Breaker of Horizons: A LitRPG Adventure, page 15
Bell of Spirit Cleansing. F-Rank // Secondary. Carved from crystals that grew from the petrified bones of ancient sages, this bell radiates an aura of calm, bringing peace to the soul of the one who possesses it. While you meditate, this Bell will collect a small amount of Spirit Essence. Withdrawing this Essence will destroy the bell. (117/500).
All this over a bell.
He assumed Spirit Essence was the key to raising the locked ability of Spiritual Clarity, but… “Was this really worth it?”
“Considering he died? Doubtful. Had he survived…” Sofia’s voice was as cold as ever. “Nicolas, on this road there are people who will do worse things for less. And this treasure is valuable. Some cultivators reach E-Class before ever managing to raise their Spiritual Clarity. Of all the treasures we’ve encountered so far, this is the best.”
Nic said nothing. He walked back to the cave, pulling aside the protective layers of bushes and vines to find the tiny wyvern happily gnawing at an enormous insect’s corpse. Petting the little creature on the head, he collapsed against the wall.
Sleep didn’t come easy. It hung just out of reach, promising him an escape that didn’t come for hours of tossing and turning. At one point, dizzy and only half thinking, he opened his eyes to glare at the grinning corpse that had held the firebird’s feather.
“Of course, you’re smiling.

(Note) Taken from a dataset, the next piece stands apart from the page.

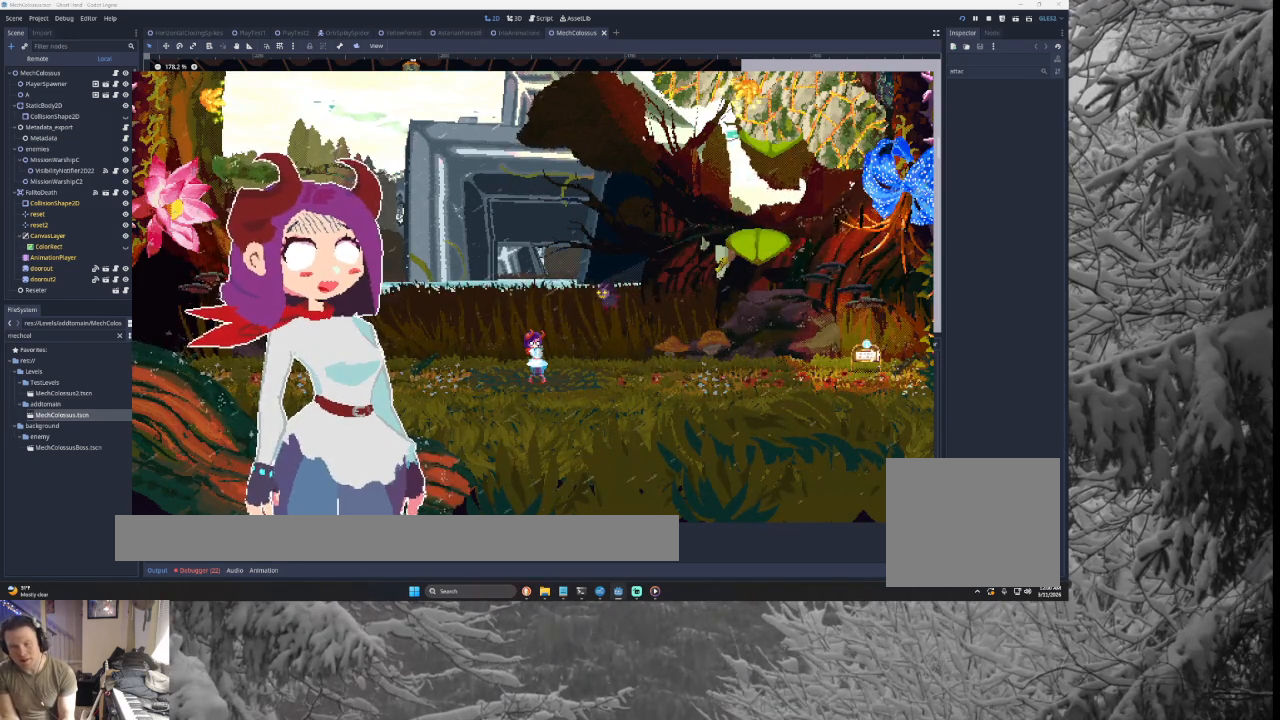
{"buttons": ["CROSS", "SQUARE"], "left_stick": "center", "right_stick": "center", "events": [[67, "SQUARE", "down"], [133, "SQUARE", "up"], [233, "SQUARE", "down"], [367, "SQUARE", "up"], [433, "SQUARE", "down"]]}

You have it easy…”
Not long after, he finally fell into dreams.
Chapter 19
Monstrosity
The next day, Nic set off for the dungeon.
Before he left, he examined the flower in the old tree and found it would be just over a week before the barrier cracked open. That was more than enough time to leave and return.
He crafted a new pack, alongside a belt to hold four new spore-lob canisters and the tiger-claw punching dagger. Since it would be a long trip, he decided to bring the wyvern with him, and the beast rode on his shoulders as he walked through the luminous forest.
As he crossed the scar left by the wildfire, he noticed green life everywhere he looked. Stumps of charred ash were coming to life as new green shoots pushed from their dead wood. The ground was littered with short grasses like stubble. The wind no longer tasted of smoke, and thousands of flowers bloomed without the oppressive gloom of the canopy to keep them starved for sunlight.
It was a meadow now.
There were even new spiritual medicines, contained with pearly barriers. The sight of those ghostly bubbles had grown less common over the course of a few days—most of the medicinal fruits and plants in the forest had already shed their barriers, leaving only true treasures contained within. This burst of new growth gave him hope that the world would continue to thrive instead of being ripped clean by the coming Integration.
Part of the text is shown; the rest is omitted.